# My other new baby



## englishrose943 (Feb 7, 2008)

View attachment 7427

Just had to show you all my other new addition to the family. Her name is Lilly and i collect her on 3rd August. She is 10 weeks old and KC registered. We have got to drive down to Portsmouth for her which will take us 4 hours but she is definately worth it.


----------



## TiffanyLouise (Jul 23, 2008)

Aww she's so sweet!
4 hrs? what are you driving? a tractor?  lol


----------



## englishrose943 (Feb 7, 2008)

TiffanyLouise said:


> Aww she's so sweet!
> 4 hrs? what are you driving? a tractor?  lol


Thats what it says on mapquest


----------



## TiffanyLouise (Jul 23, 2008)

englishrose943 said:


> Thats what it says on mapquest


Ah yes but thats taking speed limits into account, its only an estimate
Put ya foot down, you'll do it in 3!


----------



## englishrose943 (Feb 7, 2008)

TiffanyLouise said:


> Ah yes but thats taking speed limits into account, its only an estimate
> Put ya foot down, you'll do it in 3!


Cheers for that hun


----------



## Guest (Jul 26, 2008)

hehe shes beautifull englishrose...i bet u cant wait to get ya hands on her, and i can honestly see why


----------



## englishrose943 (Feb 7, 2008)

Eolabeo said:


> hehe shes beautifull englishrose...i bet u cant wait to get ya hands on her, and i can honestly see why


Shes a diamond aint she.
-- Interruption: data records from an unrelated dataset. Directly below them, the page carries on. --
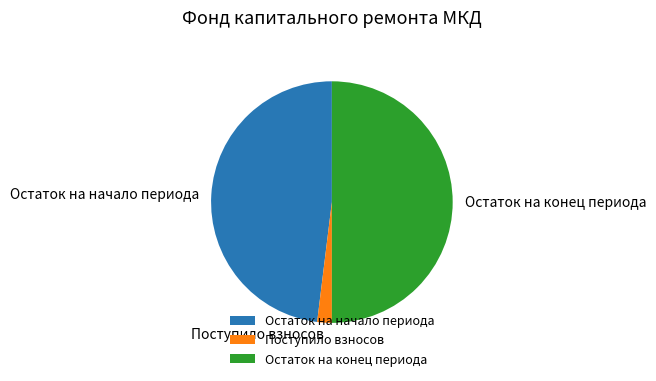

What is the smallest slice in the pie chart?

Поступило взносов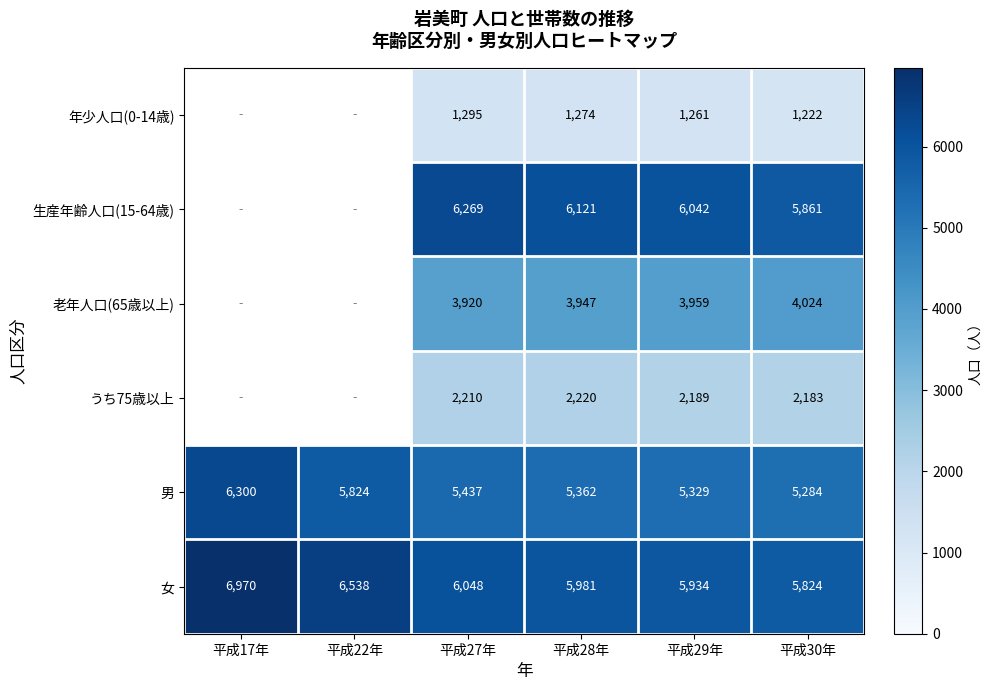

The 老年人口(65歳以上) series shows 2343.0 at 平成27年. True or false?

False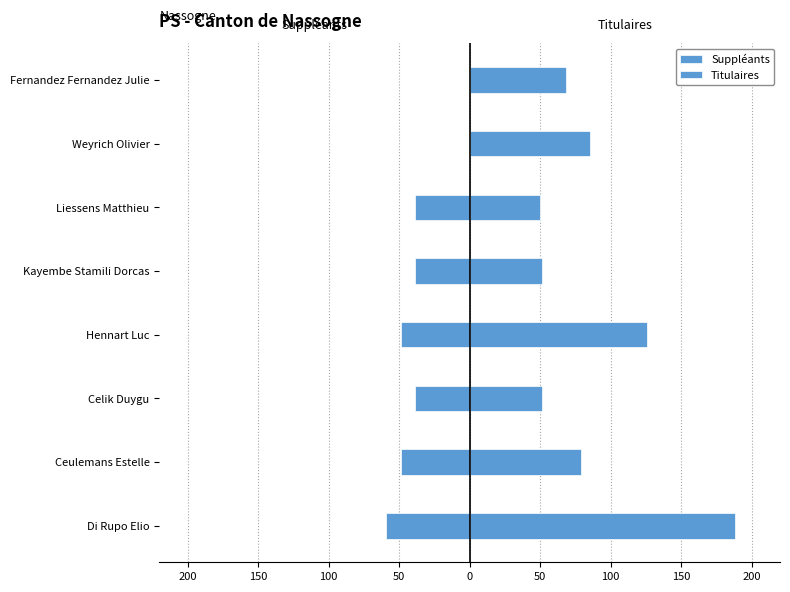

The value of Suppléants at Celik Duygu is -39. True or false?

True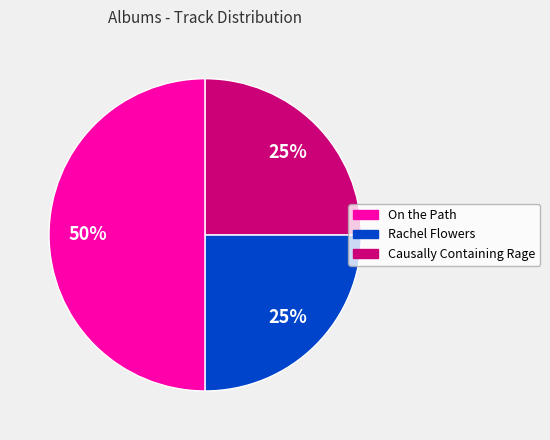

True or false: Rachel Flowers accounts for 32% of the total.

False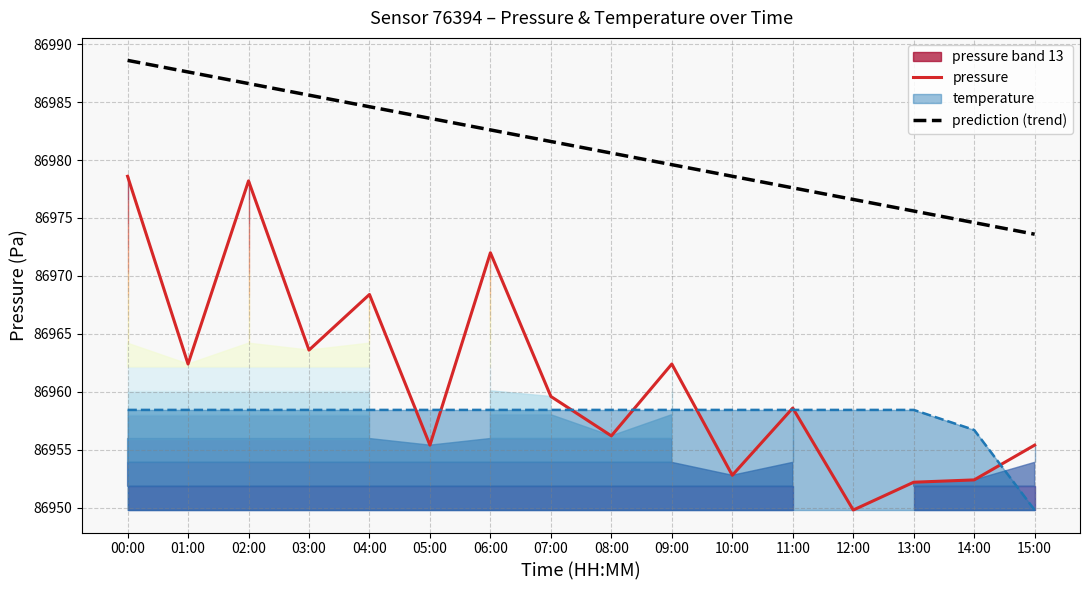

True or false: prediction (trend) and pressure cross at least once.

False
Well fit in with the others


----------



## griffpan (Feb 2, 2008)

She's gorgeous what a cute little face, she looks like a little angel


----------



## englishrose943 (Feb 7, 2008)

griffpan said:


> She's gorgeous what a cute little face, she looks like a little angel


She does dosent she? Bet shes not when we bring her home lol


----------



## thedog (Jan 4, 2008)

Oh she's so cute!!! Oh its gonna be fun in your house he he. I've had this week off with Harlie and Bailey might be glad to go back though lol even greyer than i was with the 2 of themxx


----------



## Guest (Jul 27, 2008)

ahhh shes gorgeous bet you cant wait


----------



## englishrose943 (Feb 7, 2008)

thedog said:


> Oh she's so cute!!! Oh its gonna be fun in your house he he. I've had this week off with Harlie and Bailey might be glad to go back though lol even greyer than i was with the 2 of themxx


PMSL you wouldnt have it anyother way. So i take it 2 is enough then lol


----------



## englishrose943 (Feb 7, 2008)

clare7577 said:


> ahhh shes gorgeous bet you cant wait


I carnt wait, no more after her


----------



## thedog (Jan 4, 2008)

englishrose943 said:


> PMSL you wouldnt have it anyother way. So i take it 2 is enough then lol


No 2 isn't enough at all (but don't tell Ali that lol!!!) I'm just hoping this over excitment may one day pass. Yet again as i type they are chasing each other round the couch and i must say little Harlie ain't got a little voice!!!xx


----------



## englishrose943 (Feb 7, 2008)

thedog said:


> No 2 isn't enough at all (but don't tell Ali that lol!!!) I'm just hoping this over excitment may one day pass. Yet again as i type they are chasing each other round the couch and i must say little Harlie ain't got a little voice!!!xx


Awwwwwwww bless em.


----------



## sskmick (Feb 4, 2008)

Such a sweetie, butter wouldnt melt, but I have.

Sue


----------



## englishrose943 (Feb 7, 2008)

sskmick said:


> Such a sweetie, butter wouldnt melt, but I have.
> 
> Sue


Thanx Sue, I cannot wait 7 more sleeps. lol


----------



## noushka05 (Mar 28, 2008)

shes very cute! you must be so excited


----------



## englishrose943 (Feb 7, 2008)

noushka05 said:


> shes very cute! you must be so excited


Oh you wont believe how excited iam.


----------



## englishrose943 (Feb 7, 2008)

Only 3 more sleeps till i get her now.Whhhhhhhhhhhooooooooohhhhhhhhhhh


----------



## happysaz133 (Jun 5, 2008)

What a cutie


----------